-- Data to use follows --
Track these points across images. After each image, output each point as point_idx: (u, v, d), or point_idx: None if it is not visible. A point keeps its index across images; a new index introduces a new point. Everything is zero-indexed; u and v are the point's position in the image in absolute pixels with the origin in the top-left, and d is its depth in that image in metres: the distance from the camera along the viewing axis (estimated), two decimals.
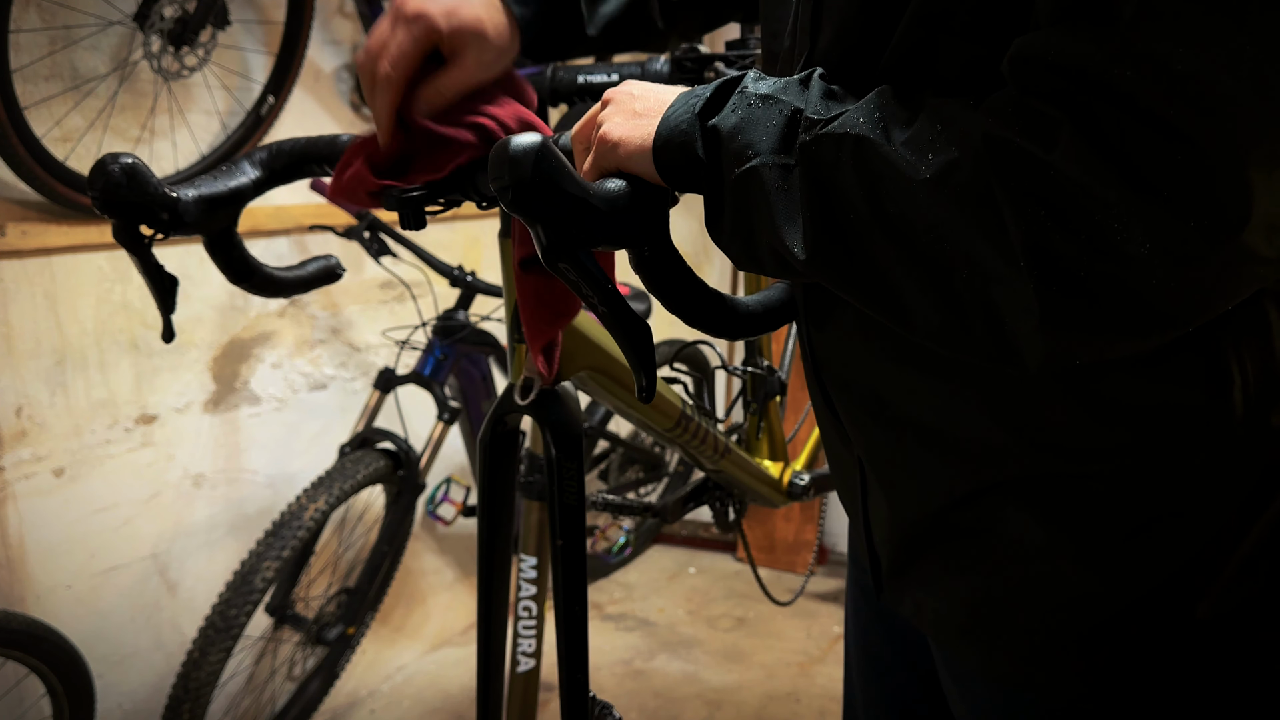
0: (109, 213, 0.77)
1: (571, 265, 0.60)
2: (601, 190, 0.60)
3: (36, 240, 1.70)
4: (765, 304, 0.72)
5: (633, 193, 0.61)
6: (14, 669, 1.62)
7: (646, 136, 0.62)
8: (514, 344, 0.97)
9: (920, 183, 0.51)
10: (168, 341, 0.87)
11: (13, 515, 1.73)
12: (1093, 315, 0.48)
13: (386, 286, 2.43)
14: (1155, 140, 0.45)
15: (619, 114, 0.65)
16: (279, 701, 2.18)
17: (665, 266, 0.63)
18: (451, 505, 2.16)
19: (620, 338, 0.64)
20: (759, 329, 0.71)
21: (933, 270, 0.51)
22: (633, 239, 0.62)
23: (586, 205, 0.59)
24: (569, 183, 0.59)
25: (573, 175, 0.59)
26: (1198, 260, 0.46)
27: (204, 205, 0.81)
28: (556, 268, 0.60)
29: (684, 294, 0.64)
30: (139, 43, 1.81)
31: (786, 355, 1.87)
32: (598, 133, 0.65)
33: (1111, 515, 0.62)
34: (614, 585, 3.05)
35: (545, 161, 0.57)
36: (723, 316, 0.67)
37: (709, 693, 2.44)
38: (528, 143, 0.57)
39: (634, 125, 0.64)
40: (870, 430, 0.72)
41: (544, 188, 0.57)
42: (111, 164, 0.76)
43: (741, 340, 2.25)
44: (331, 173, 0.87)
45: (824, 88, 0.59)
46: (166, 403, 1.96)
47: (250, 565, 1.80)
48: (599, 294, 0.61)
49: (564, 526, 0.94)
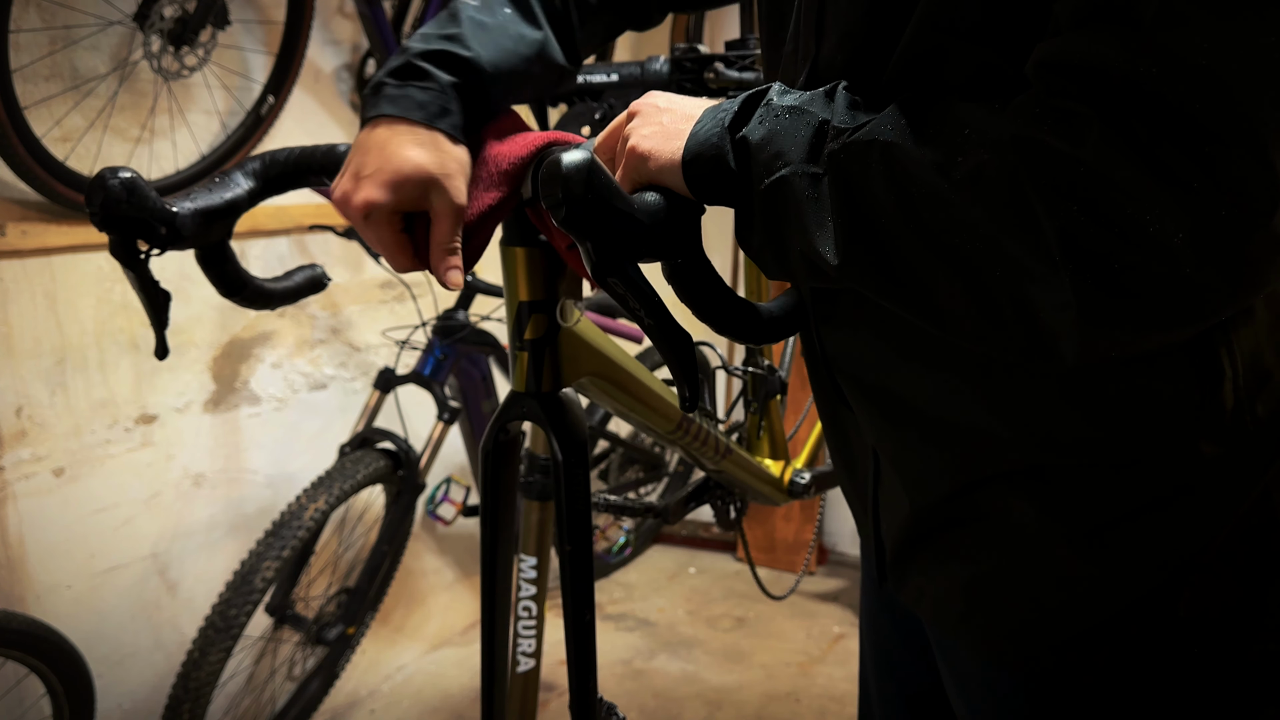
0: (107, 228, 0.76)
1: (620, 279, 0.61)
2: (644, 204, 0.61)
3: (36, 240, 1.70)
4: (785, 308, 0.73)
5: (669, 205, 0.62)
6: (14, 669, 1.62)
7: (676, 150, 0.63)
8: (515, 350, 0.97)
9: (950, 185, 0.51)
10: (161, 358, 0.86)
11: (13, 515, 1.73)
12: (1129, 307, 0.49)
13: (386, 286, 2.43)
14: (1182, 134, 0.46)
15: (647, 126, 0.66)
16: (279, 701, 2.18)
17: (698, 276, 0.64)
18: (451, 505, 2.16)
19: (665, 350, 0.65)
20: (785, 333, 0.72)
21: (966, 271, 0.52)
22: (671, 250, 0.63)
23: (633, 220, 0.60)
24: (617, 199, 0.60)
25: (620, 191, 0.60)
26: (1230, 249, 0.47)
27: (200, 219, 0.80)
28: (605, 283, 0.61)
29: (716, 303, 0.65)
30: (139, 42, 1.81)
31: (787, 355, 1.87)
32: (625, 145, 0.66)
33: (1106, 504, 0.63)
34: (614, 585, 3.05)
35: (596, 178, 0.58)
36: (753, 323, 0.68)
37: (709, 693, 2.44)
38: (579, 160, 0.58)
39: (663, 138, 0.64)
40: (879, 422, 0.73)
41: (595, 204, 0.58)
42: (111, 179, 0.74)
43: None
44: (328, 182, 0.87)
45: (849, 99, 0.59)
46: (166, 402, 1.96)
47: (250, 565, 1.80)
48: (646, 307, 0.62)
49: (572, 531, 0.94)
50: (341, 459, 2.00)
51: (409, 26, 2.32)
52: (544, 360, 0.96)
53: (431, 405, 2.17)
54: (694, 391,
-- Data to use concluded --
What to work on: Return, word for word, the lines of the data above from the line with "14: (1155, 140, 0.45)" through the line with "48: (599, 294, 0.61)", inclusive.

Reply to the exercise:
14: (1155, 140, 0.45)
15: (619, 114, 0.65)
16: (279, 701, 2.18)
17: (665, 266, 0.63)
18: (451, 505, 2.16)
19: (620, 338, 0.64)
20: (759, 329, 0.71)
21: (933, 270, 0.51)
22: (633, 239, 0.62)
23: (586, 205, 0.59)
24: (569, 183, 0.59)
25: (573, 175, 0.59)
26: (1198, 260, 0.46)
27: (204, 205, 0.81)
28: (556, 268, 0.60)
29: (684, 294, 0.64)
30: (139, 43, 1.81)
31: (786, 355, 1.87)
32: (598, 133, 0.65)
33: (1111, 515, 0.62)
34: (614, 585, 3.05)
35: (545, 161, 0.57)
36: (723, 316, 0.67)
37: (709, 693, 2.44)
38: (528, 143, 0.57)
39: (634, 125, 0.64)
40: (870, 430, 0.72)
41: (544, 188, 0.57)
42: (111, 164, 0.76)
43: (741, 340, 2.25)
44: (331, 173, 0.87)
45: (824, 88, 0.59)
46: (166, 403, 1.96)
47: (250, 565, 1.80)
48: (599, 294, 0.61)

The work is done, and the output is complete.